"While Scrooge remained unaltered in his outward form, the Ghost grew older, clearly older. "
I’ve been dreading A Christmas Carol for a long time. Exactly how long? Thanks to the internet, I can find out! On July 9, 2007, news hit the trades that Jim Carrey would be playing not just Ebenezer Scrooge but all three of the ghosts haunting him in Robert Zemeckis’s motion-capture 3D version of the Dickens classic. My snap response: “Anyone who goes to see this movie deserves what he gets.” I didn’t feel much better when the news broke, a year later, that Gary Oldman would be playing not just Bob Cratchit and Jacob Marley but also Tiny Tim. (Reportedly, to maintain eyelines, he performed his scenes in a trench.)
It’s not that classics like A Christmas Carol are untouchable; one of the finest versions of Scrooge’s story is the 1992 Muppet one, which was hardly faithful to the original, inasmuch as it gives Jacob Marley a brother named Robert (!), and features, as the Marley ghosts, Statler and Waldorf. But the idea of sitting through Jim Carrey, Jim Carrey, Gary Oldman, Jim Carrey, Gary Oldman, Jim Carrey, and Gary Oldman in Robert Zemeckis’s A Christmas Carol just seemed like a horror. I assumed that Dickens’ tale would be not just adapted poorly but Carreyfied: overstuffed with the horseplay and rubber-faced baloney that Jim Carrey brings to his comedy performances.

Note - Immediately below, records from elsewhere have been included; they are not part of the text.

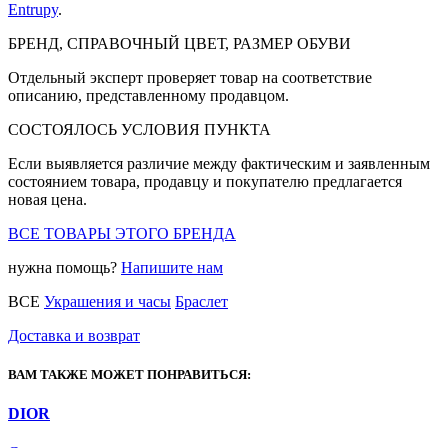
Entrupy
.
БРЕНД, СПРАВОЧНЫЙ ЦВЕТ, РАЗМЕР ОБУВИ
Отдельный эксперт проверяет товар на соответствие
описанию, представленному продавцом.
СОСТОЯЛОСЬ УСЛОВИЯ ПУНКТА
Если выявляется различие между фактическим и заявленным
состоянием товара, продавцу и покупателю предлагается
новая цена.
ВСЕ ТОВАРЫ ЭТОГО БРЕНДА
нужна помощь?
Напишите нам
ВСЕ
Украшения и часы
Браслет
Доставка и возврат
ВАМ ТАКЖЕ МОЖЕТ ПОНРАВИТЬСЯ:
DIOR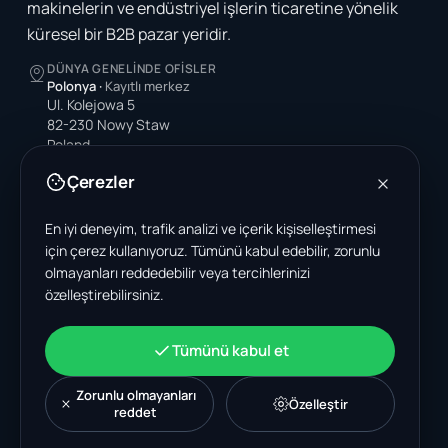
makinelerin ve endüstriyel işlerin ticaretine yönelik
küresel bir B2B pazar yeridir.
DÜNYA GENELINDE OFISLER
Polonya
·
Kayıtlı merkez
Ul. Kolejowa 5
82-230 Nowy Staw
Poland
Çerezler
Amerika Birleşik Devletleri
4378 Park Blvd N
Pinellas Park, FL 33781-3536
En iyi deneyim, trafik analizi ve içerik kişiselleştirmesi
United States
için çerez kullanıyoruz. Tümünü kabul edebilir, zorunlu
olmayanları reddedebilir veya tercihlerinizi
Hindistan
özelleştirebilirsiniz.
A-199, Sector 63
Noida, Uttar Pradesh 201301
India
Tümünü kabul et
+48 606 662 650
support@wastemarkt.com
Zorunlu olmayanları
Özelleştir
office@wastemarkt.com
reddet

So imagine my surprise when I discovered that Zemeckis’s A Christmas Carol is, in fact, an extremely faithful retelling of the story, with nearly every single line of dialogue coming directly from Dickens’ original. It’s not at all perfect — in fact, it’s seriously flawed in some very important ways — but it’s not a fiasco, it’s not Carreyfied, and it delivers Dickens’ tale of midnight terror and Yuletide repentance remarkably effectively.